WORK REQUEST: Repeat the records below exactly from the line containing "right ear: (334, 269)" to the line containing "left hip: (147, 192)", taking in both of those lines. Drop the pictures.

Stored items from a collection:
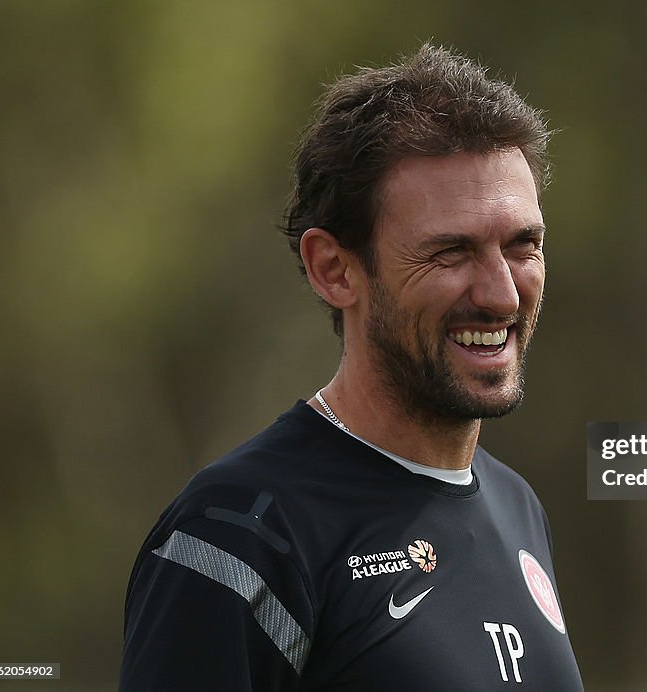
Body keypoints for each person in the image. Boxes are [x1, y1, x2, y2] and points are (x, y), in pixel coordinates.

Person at [119, 44, 583, 691]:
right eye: (451, 252)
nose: (502, 293)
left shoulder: (518, 506)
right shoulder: (238, 538)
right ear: (334, 269)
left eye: (522, 246)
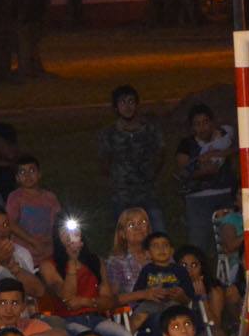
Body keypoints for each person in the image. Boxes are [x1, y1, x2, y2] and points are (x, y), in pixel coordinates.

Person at [99, 85, 167, 234]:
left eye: (131, 101)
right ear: (116, 107)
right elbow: (104, 161)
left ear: (137, 104)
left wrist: (152, 174)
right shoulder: (109, 133)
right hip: (122, 194)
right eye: (122, 102)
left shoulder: (150, 129)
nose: (127, 106)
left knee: (158, 232)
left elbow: (161, 153)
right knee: (124, 236)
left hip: (147, 192)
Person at [176, 104, 236, 257]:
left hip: (224, 195)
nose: (203, 127)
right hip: (198, 198)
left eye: (206, 122)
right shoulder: (187, 144)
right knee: (199, 243)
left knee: (230, 242)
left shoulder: (224, 139)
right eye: (198, 124)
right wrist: (202, 172)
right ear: (192, 127)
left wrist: (219, 154)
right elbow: (183, 170)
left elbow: (238, 150)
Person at [3, 155, 61, 264]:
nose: (27, 175)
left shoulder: (50, 197)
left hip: (48, 250)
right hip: (24, 251)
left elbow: (57, 222)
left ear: (39, 174)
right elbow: (9, 222)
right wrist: (32, 241)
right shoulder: (16, 197)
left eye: (32, 170)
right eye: (22, 172)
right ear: (17, 178)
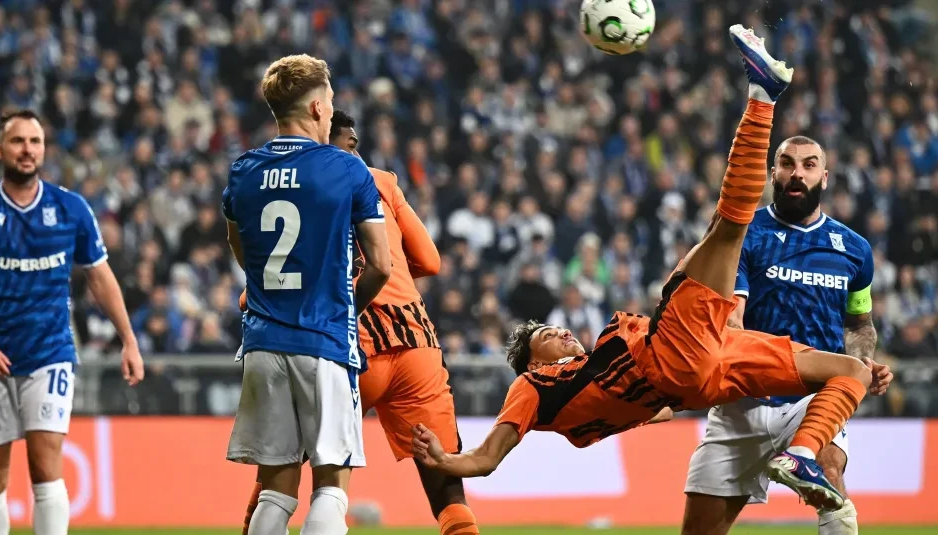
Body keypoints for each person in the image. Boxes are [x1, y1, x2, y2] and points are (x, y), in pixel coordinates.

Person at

EXERCISE RESULT:
right ear: (334, 269)
left eye: (522, 246)
Body keypoints for each person in the image. Boxes are [x1, y1, x2, y2] and points are (x, y), in pixel coordinates.

Person at [99, 85, 167, 234]:
left eye: (131, 101)
right ear: (116, 107)
right elbow: (104, 161)
left ear: (137, 104)
left wrist: (152, 174)
right shoulder: (109, 133)
right hip: (122, 194)
right eye: (122, 102)
left shoulder: (150, 129)
nose: (127, 106)
left knee: (158, 232)
left elbow: (161, 153)
right knee: (124, 236)
left hip: (147, 192)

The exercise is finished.